EXERCISE INSTRUCTIONS:
The number of lines below that contain the word "Left" is all that the answer should hold.

[Start of section]

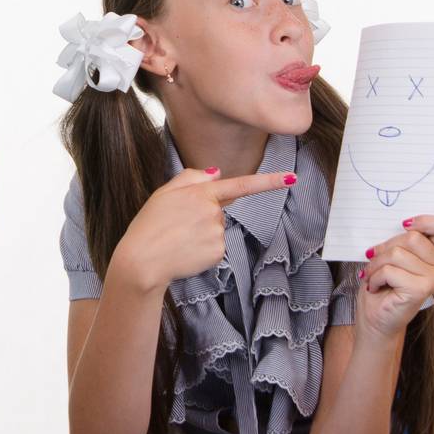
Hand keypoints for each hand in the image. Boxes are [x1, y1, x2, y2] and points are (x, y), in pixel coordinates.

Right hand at [116, 164, 295, 293]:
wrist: (141, 261)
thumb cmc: (148, 226)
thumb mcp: (164, 193)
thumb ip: (191, 178)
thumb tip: (217, 173)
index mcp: (200, 193)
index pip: (240, 184)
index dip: (268, 181)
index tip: (291, 178)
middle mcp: (212, 211)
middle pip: (218, 211)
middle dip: (202, 217)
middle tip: (175, 226)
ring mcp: (216, 233)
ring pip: (216, 230)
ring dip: (201, 234)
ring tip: (178, 240)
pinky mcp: (217, 252)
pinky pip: (216, 248)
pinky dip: (203, 251)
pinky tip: (185, 252)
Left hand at [355, 214, 433, 339]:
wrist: (375, 317)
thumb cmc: (382, 285)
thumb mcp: (391, 254)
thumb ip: (401, 240)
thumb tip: (401, 224)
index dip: (425, 221)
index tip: (404, 224)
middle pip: (412, 237)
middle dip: (385, 247)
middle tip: (375, 261)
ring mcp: (433, 279)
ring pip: (397, 253)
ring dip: (376, 264)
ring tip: (373, 275)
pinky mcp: (421, 290)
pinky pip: (390, 270)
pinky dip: (375, 277)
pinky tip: (375, 286)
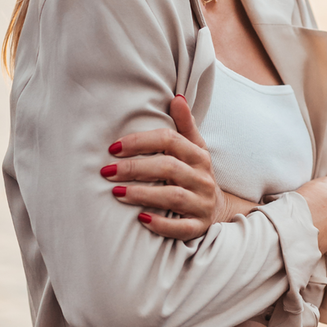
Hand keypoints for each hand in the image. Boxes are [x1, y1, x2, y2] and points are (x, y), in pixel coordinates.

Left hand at [101, 97, 254, 239]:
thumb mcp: (195, 148)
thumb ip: (184, 125)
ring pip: (174, 196)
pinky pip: (182, 227)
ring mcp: (202, 203)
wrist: (219, 210)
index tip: (113, 148)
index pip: (170, 140)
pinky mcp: (199, 226)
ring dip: (143, 194)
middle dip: (135, 169)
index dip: (140, 142)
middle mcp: (202, 178)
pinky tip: (141, 219)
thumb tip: (175, 98)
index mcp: (198, 155)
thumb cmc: (196, 174)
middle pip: (168, 168)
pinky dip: (162, 224)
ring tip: (116, 194)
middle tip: (107, 172)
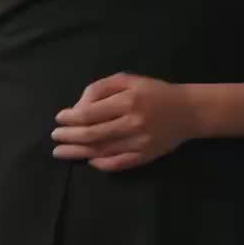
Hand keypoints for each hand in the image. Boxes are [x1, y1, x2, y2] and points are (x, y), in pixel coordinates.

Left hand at [52, 74, 199, 172]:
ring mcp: (139, 143)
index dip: (70, 118)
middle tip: (55, 137)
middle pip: (92, 134)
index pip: (90, 113)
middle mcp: (133, 123)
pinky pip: (118, 164)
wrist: (188, 111)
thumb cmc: (154, 92)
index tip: (59, 118)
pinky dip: (101, 164)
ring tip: (61, 152)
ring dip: (78, 152)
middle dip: (69, 136)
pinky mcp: (145, 157)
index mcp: (127, 100)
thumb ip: (101, 89)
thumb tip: (77, 108)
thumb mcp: (128, 80)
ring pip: (101, 151)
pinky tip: (88, 161)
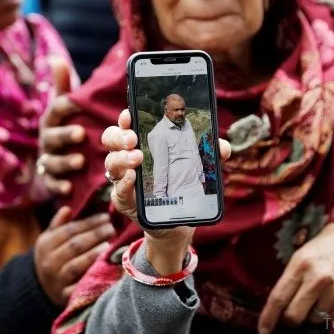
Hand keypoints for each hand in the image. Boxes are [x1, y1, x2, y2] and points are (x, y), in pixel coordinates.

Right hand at [34, 206, 115, 304]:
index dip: (89, 223)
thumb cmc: (52, 256)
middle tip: (112, 228)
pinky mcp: (64, 296)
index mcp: (45, 244)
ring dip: (93, 255)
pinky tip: (105, 269)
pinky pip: (79, 287)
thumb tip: (67, 208)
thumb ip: (58, 224)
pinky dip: (91, 278)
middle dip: (95, 235)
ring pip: (76, 266)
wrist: (41, 288)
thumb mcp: (49, 238)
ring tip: (109, 245)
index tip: (106, 217)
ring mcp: (57, 280)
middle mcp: (49, 262)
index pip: (70, 230)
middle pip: (75, 246)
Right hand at [38, 60, 84, 194]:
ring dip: (65, 162)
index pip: (56, 110)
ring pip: (52, 161)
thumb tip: (56, 59)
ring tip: (79, 162)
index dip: (65, 106)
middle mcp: (47, 139)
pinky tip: (70, 188)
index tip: (77, 103)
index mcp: (52, 119)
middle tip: (82, 134)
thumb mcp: (64, 106)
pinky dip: (59, 186)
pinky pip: (52, 183)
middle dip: (66, 135)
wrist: (53, 156)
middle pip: (53, 136)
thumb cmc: (63, 126)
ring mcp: (47, 159)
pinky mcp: (50, 179)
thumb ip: (63, 86)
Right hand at [102, 109, 230, 275]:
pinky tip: (134, 177)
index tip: (129, 114)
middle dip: (120, 136)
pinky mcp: (125, 201)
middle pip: (110, 139)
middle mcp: (127, 157)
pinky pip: (118, 191)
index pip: (126, 125)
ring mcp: (123, 179)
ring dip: (123, 158)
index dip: (124, 118)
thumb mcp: (198, 164)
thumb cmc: (183, 182)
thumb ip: (210, 153)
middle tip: (133, 139)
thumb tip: (223, 147)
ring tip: (137, 158)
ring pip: (112, 164)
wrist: (179, 218)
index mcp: (141, 142)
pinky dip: (124, 183)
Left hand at [257, 215, 333, 333]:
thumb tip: (281, 295)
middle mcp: (316, 278)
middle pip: (294, 314)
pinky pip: (331, 316)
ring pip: (314, 318)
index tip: (263, 330)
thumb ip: (294, 271)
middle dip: (289, 320)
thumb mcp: (306, 249)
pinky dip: (328, 311)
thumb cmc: (333, 242)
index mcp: (300, 263)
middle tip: (291, 315)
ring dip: (311, 313)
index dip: (268, 316)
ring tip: (318, 295)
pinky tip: (332, 295)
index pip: (279, 296)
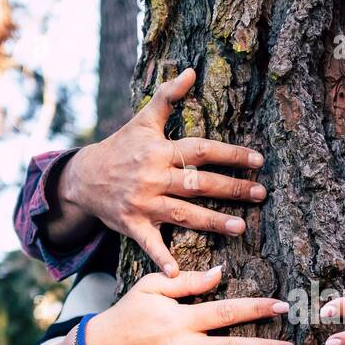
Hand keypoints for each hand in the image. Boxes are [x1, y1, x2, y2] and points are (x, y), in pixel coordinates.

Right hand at [61, 68, 266, 275]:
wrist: (83, 178)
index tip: (258, 160)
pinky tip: (179, 273)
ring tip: (241, 227)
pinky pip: (150, 244)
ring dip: (212, 221)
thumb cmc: (121, 148)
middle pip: (199, 183)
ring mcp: (143, 203)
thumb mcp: (142, 120)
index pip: (202, 150)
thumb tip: (191, 71)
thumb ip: (168, 97)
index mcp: (160, 150)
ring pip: (184, 213)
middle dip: (231, 188)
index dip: (231, 154)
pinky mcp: (133, 225)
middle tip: (261, 193)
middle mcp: (153, 176)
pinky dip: (162, 259)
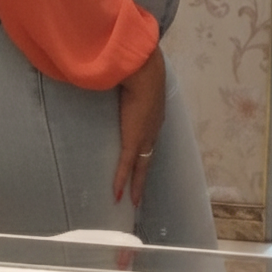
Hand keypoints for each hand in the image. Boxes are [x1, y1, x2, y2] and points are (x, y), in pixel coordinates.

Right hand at [113, 47, 165, 208]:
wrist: (144, 73)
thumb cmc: (139, 71)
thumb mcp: (137, 80)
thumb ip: (130, 82)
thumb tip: (121, 75)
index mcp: (155, 115)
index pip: (151, 138)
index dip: (147, 151)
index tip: (144, 160)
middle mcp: (153, 129)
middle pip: (149, 157)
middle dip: (144, 174)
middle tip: (141, 191)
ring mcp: (144, 137)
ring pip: (141, 166)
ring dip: (136, 184)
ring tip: (133, 200)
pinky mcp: (133, 141)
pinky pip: (126, 166)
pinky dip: (121, 181)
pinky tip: (117, 195)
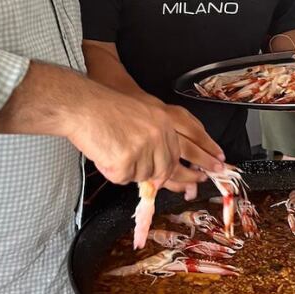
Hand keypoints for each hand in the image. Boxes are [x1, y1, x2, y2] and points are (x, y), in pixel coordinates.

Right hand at [70, 86, 224, 195]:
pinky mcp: (127, 162)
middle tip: (193, 188)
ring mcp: (143, 149)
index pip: (187, 145)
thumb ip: (157, 137)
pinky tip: (106, 154)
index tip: (213, 168)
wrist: (81, 105)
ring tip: (115, 150)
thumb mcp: (142, 114)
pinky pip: (124, 178)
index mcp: (163, 120)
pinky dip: (113, 170)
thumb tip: (168, 166)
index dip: (200, 159)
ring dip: (130, 170)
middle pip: (170, 167)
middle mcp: (158, 134)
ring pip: (144, 176)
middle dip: (181, 179)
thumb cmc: (104, 108)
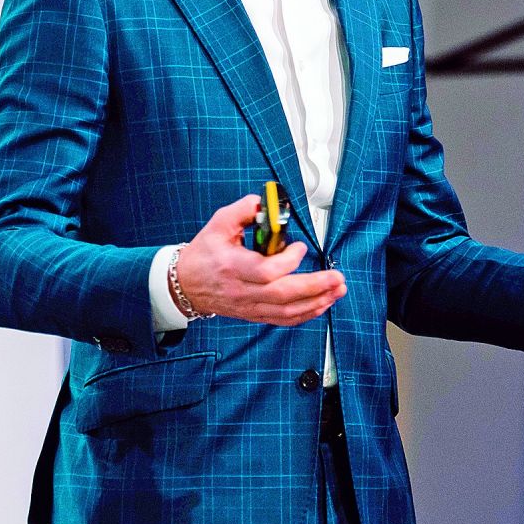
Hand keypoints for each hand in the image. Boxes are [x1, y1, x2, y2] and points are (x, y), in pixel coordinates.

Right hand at [175, 194, 345, 324]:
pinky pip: (284, 319)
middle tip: (336, 277)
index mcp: (232, 266)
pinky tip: (322, 303)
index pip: (265, 271)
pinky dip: (306, 313)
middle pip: (282, 295)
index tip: (299, 247)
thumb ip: (242, 210)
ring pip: (287, 311)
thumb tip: (264, 204)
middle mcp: (242, 290)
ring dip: (317, 301)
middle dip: (314, 286)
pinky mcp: (254, 314)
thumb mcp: (218, 224)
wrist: (186, 284)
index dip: (288, 261)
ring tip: (337, 289)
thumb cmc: (204, 254)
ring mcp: (249, 305)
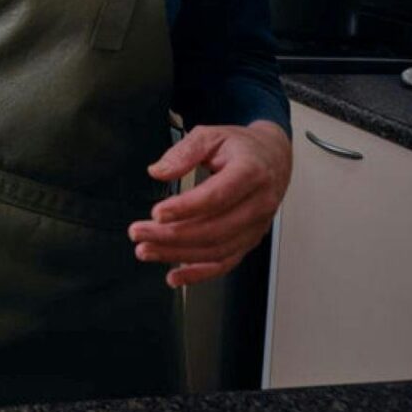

[End of section]

EXERCISE RESULT:
4